A Horizon worker stole an empty plane from Sea-Tac Airport Friday and flew for more than an hour before crashing onto a small Pierce County island. The worker was identified as 28-year-old Richard Russell, a ground service agent.
The KING 5 Investigators talked to Russell's co-workers about his behavior leading up to the incident.
An employee who worked with Russell last week said, "I talked to him on Monday and he seemed to be having a good ‘ole time. And on Tuesday he seemed normal."
Russell started what would be his last shift around 1:30 p.m. Friday, the swing shift. He was stationed as a 'load coordinator,' which relays luggage weight and balance information to pilots.

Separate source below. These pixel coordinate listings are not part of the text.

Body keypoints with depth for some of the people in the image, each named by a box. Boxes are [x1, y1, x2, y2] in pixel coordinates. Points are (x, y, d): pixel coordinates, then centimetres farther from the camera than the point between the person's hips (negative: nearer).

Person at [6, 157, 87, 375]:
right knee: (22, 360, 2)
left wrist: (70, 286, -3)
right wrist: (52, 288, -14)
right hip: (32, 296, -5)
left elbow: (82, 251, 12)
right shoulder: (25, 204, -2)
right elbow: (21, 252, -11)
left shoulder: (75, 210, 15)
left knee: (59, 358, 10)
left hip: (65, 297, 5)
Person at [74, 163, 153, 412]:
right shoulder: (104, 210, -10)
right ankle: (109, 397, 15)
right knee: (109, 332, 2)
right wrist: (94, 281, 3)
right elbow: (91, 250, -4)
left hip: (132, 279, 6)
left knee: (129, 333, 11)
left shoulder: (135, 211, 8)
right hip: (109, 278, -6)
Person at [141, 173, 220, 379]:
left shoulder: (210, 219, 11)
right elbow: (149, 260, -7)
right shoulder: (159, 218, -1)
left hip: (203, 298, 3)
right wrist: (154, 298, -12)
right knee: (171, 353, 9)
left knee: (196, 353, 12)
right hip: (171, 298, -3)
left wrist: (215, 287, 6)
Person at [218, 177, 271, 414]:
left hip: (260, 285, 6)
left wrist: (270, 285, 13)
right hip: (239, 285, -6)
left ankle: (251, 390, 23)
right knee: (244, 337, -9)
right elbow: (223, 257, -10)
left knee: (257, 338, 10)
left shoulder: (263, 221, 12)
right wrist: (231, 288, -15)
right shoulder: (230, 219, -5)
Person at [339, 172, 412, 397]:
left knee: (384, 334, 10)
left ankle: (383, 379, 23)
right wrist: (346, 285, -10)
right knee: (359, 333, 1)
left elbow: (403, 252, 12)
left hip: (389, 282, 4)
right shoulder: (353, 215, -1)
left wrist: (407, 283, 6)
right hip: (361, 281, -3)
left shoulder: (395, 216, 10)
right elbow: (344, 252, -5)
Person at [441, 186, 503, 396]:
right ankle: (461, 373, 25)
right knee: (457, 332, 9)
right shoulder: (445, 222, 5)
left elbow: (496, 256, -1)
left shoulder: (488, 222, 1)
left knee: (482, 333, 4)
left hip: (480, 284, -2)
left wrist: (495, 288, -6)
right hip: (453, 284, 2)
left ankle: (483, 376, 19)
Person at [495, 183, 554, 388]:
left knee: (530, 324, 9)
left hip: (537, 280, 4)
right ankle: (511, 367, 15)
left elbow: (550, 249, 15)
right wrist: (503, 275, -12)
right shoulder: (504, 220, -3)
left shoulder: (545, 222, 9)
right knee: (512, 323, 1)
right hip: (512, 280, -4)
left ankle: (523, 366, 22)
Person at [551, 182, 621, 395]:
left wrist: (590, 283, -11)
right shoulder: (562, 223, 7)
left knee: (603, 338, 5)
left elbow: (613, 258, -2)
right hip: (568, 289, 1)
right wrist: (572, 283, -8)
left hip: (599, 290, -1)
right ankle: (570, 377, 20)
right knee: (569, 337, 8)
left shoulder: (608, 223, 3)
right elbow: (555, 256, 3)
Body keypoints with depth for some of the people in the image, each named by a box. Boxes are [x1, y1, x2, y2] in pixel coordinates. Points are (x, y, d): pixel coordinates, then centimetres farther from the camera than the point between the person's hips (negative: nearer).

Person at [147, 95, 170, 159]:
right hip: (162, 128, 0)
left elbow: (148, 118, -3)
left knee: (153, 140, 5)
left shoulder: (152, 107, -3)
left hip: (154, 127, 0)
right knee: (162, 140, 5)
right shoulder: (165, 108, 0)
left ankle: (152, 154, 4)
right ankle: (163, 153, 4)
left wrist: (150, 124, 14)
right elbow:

Sources tell KING 5's Susannah Frame that Russell was mid-shift Friday when he left his post and headed to an area known as Cargo 1, where the Q400 plane was parked. Russell did not walk to Cargo 1, sources say, but took a company pushback tug and drove about a half-mile to the plane.

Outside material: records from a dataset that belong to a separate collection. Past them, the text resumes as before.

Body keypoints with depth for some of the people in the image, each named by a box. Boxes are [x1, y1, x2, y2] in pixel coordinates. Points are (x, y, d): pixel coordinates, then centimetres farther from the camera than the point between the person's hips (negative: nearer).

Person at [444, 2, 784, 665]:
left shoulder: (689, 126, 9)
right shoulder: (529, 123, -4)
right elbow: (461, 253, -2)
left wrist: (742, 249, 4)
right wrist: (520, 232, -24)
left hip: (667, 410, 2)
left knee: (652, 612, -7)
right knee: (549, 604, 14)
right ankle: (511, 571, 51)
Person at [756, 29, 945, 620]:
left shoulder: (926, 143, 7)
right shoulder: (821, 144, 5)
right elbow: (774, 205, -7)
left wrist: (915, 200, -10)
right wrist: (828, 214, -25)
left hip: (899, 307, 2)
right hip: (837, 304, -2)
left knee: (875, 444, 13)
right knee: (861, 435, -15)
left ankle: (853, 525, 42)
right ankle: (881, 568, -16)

According to Alaska Airlines and federal investigators, Russell was able to tow the Q400 out of a cargo area on the northern edge of the airport and redirect it using the tug.

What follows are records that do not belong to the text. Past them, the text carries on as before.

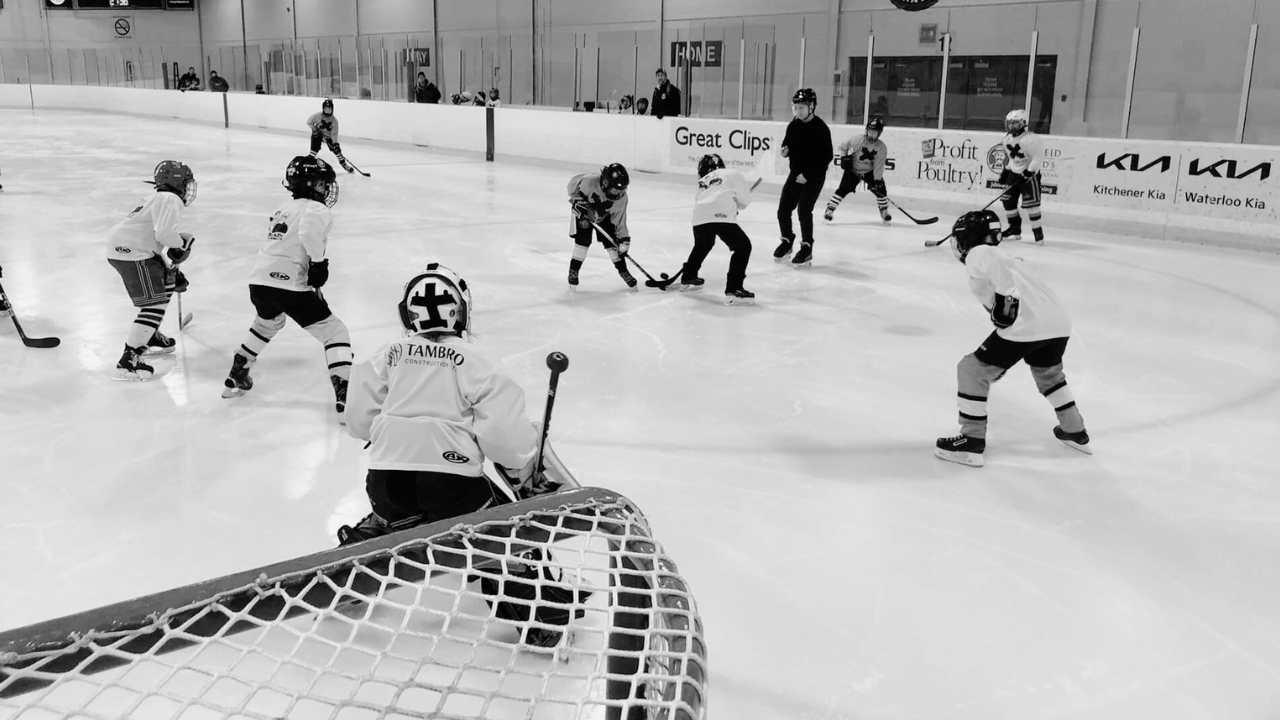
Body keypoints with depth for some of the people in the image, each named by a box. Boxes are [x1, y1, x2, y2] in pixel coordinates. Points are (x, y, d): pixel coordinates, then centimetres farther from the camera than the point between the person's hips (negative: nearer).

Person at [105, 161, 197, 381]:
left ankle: (150, 336, 37)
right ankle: (128, 360, -17)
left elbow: (158, 240, 27)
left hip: (123, 246, 11)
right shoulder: (170, 200, -8)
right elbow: (165, 234, -23)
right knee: (155, 302, -13)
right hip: (130, 252, -11)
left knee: (165, 283, 27)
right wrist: (182, 244, -2)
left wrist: (173, 272, 24)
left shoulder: (159, 199, 25)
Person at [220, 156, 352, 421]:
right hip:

Russell was credentialed to be in the cargo area. He did not have security clearance to access runways or taxiways, according to Perry Cooper, Public Information Officer for Sea-Tac International Airport.
It was only after he taxied a couple hundred feet to runway 16C when air traffic controllers became suspicious.
“Who’s the aircraft on 16 Center?” said one controller on audio obtained by KING 5. Another noted: “He came flying out of the cargo area. We need to call and scramble now.”
Cooper said Sea-Tac Airport has enhanced security in cargo areas as a result of Friday's incident, meaning a larger visible presence of Port of Seattle police and airport security staff. Cooper declined to say how many more security personnel have been added. He said Sea-Tac officials found no indication that any security protocols were violated Friday.
The FBI will be at Horizon Tuesday to recreate the scene and interview workers there. Horizon employs around 300 ground service agents with roughly 100 on each shift.
Grief counselors have responded to Russell's department, and therapy dogs were brought into the Horizon break room to help employees cope.
One of Russell's colleagues says he was always reading a book on his downtime. "He was very studious and a very hard worker. We’re all in shock.”
Co-workers tell KING 5's Susannah Frame that Russell seemed to like his job and did not seem angry or disturbed. One employee said, "I never heard him say he hated work. He just had normal complaints. Everybody complained about the wage.”
Family friend Mike Mathews said the incident came as a "complete shock" to those who knew Russell.